If things go as expected, the first shipments of a COVID-19 vaccine should start arriving in North Dakota in just a couple of weeks, but it will take a while before everyone can be immunized.
The U.S. Food and Drug Administration is expected to review a COVID-19 vaccine from Pfizer on Dec. 10 and one from Moderna on Dec. 17. Both have seen effective rates of 95 percent in clinical trials.
The first batch of Pfizer vaccine could arrive the week of Dec. 14 and North Dakota has been allocated 6,825 doses. The state has been allocated 13,000 doses of the Moderna vaccine, which could start arriving the week of Dec. 20.
Molly Howell, immunization director of the North Dakota Department of Health, said the state will get more doses after the first batch is distributed, and will get a weekly shipment.
“Each week, states will be allocated doses,” Howell said. “We’re not sure quite yet how many doses it will be.”
The first groups eligible to be vaccinated are health care workers and residents of long term care facilities. That is a big group to manage.

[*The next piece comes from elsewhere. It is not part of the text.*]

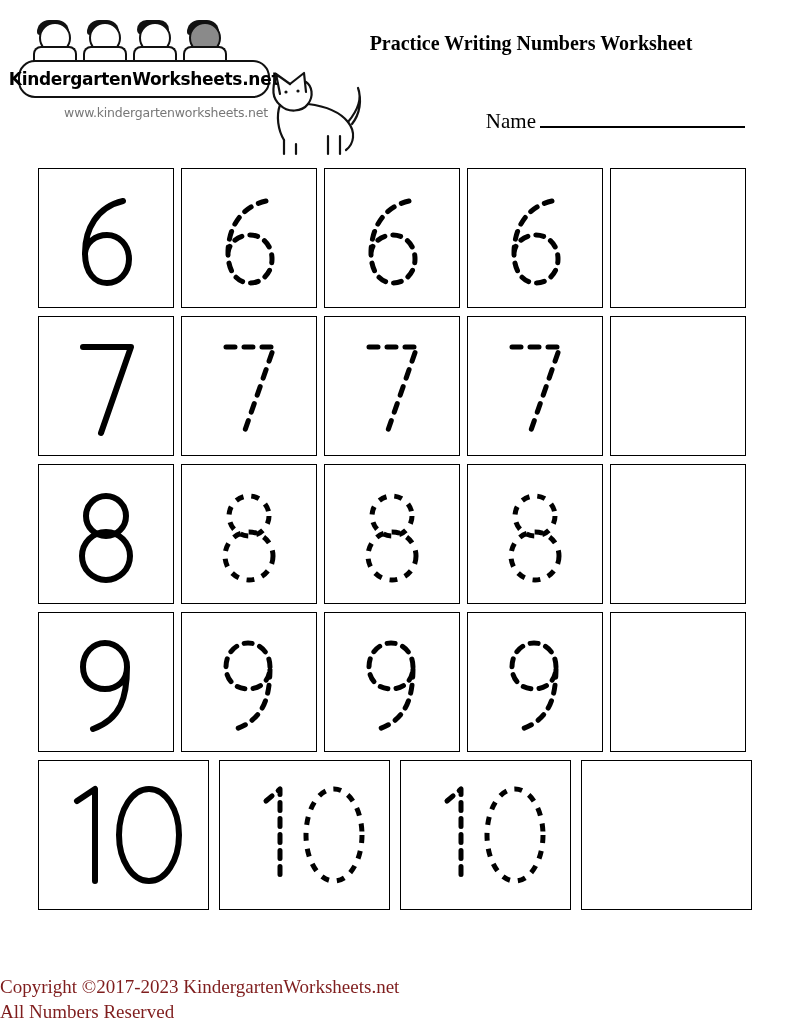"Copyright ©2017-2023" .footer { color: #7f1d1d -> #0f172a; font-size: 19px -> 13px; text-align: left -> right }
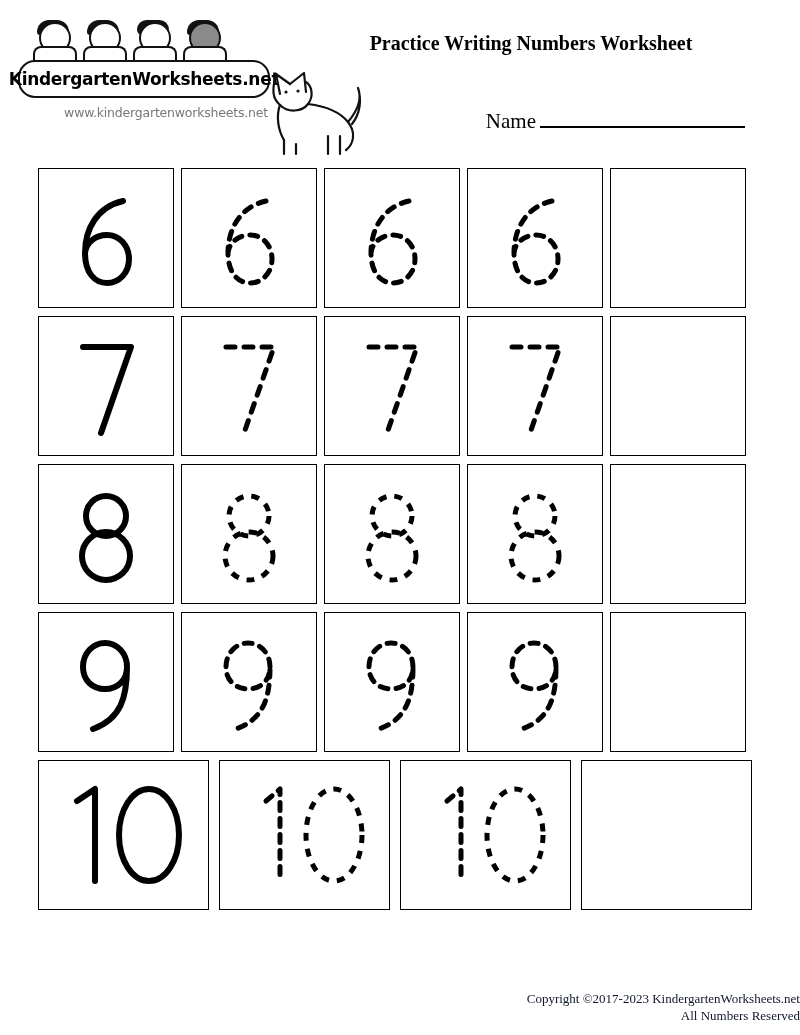"All Numbers Reserved" div { text: Numbers Reserved -> Rights Practice }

“There are almost 70,000 health care workers living in North Dakota and 12,000 people living in long-term care,” Howell said.
The state created an advisory group to determine the most ethical way to distribute the vaccine, and that group recommended that the first workers immunized are those at referring and critical access hospitals, with long-term care residents and staff following that.
Federal and state officials are also working on further distribution, including when groups like critical infrastructure workers, those 65 and older and those with underlying health problems will be eligible.
Howell said the state is going to be keeping the public up to date on when the vaccine will be available for everyone and that it hopes to move quickly, but it will likely be months before everyone can be immunized.
“If you’re not in one of the high risk groups, it’s probably not going to be next spring or summer until you get access to the vaccine,” Howell said.
Dr. Paul Carson, director of the NDSU Center for Research Immunization and Education, said getting vaccinated will help immunity spread more quickly and could spare hundreds of lives just in North Dakota.
“I will get this as soon as the Department of Health says I’m eligible,” Carson said. “I would encourage everyone of us in North Dakota, when we may be eligible, to receive these vaccines.”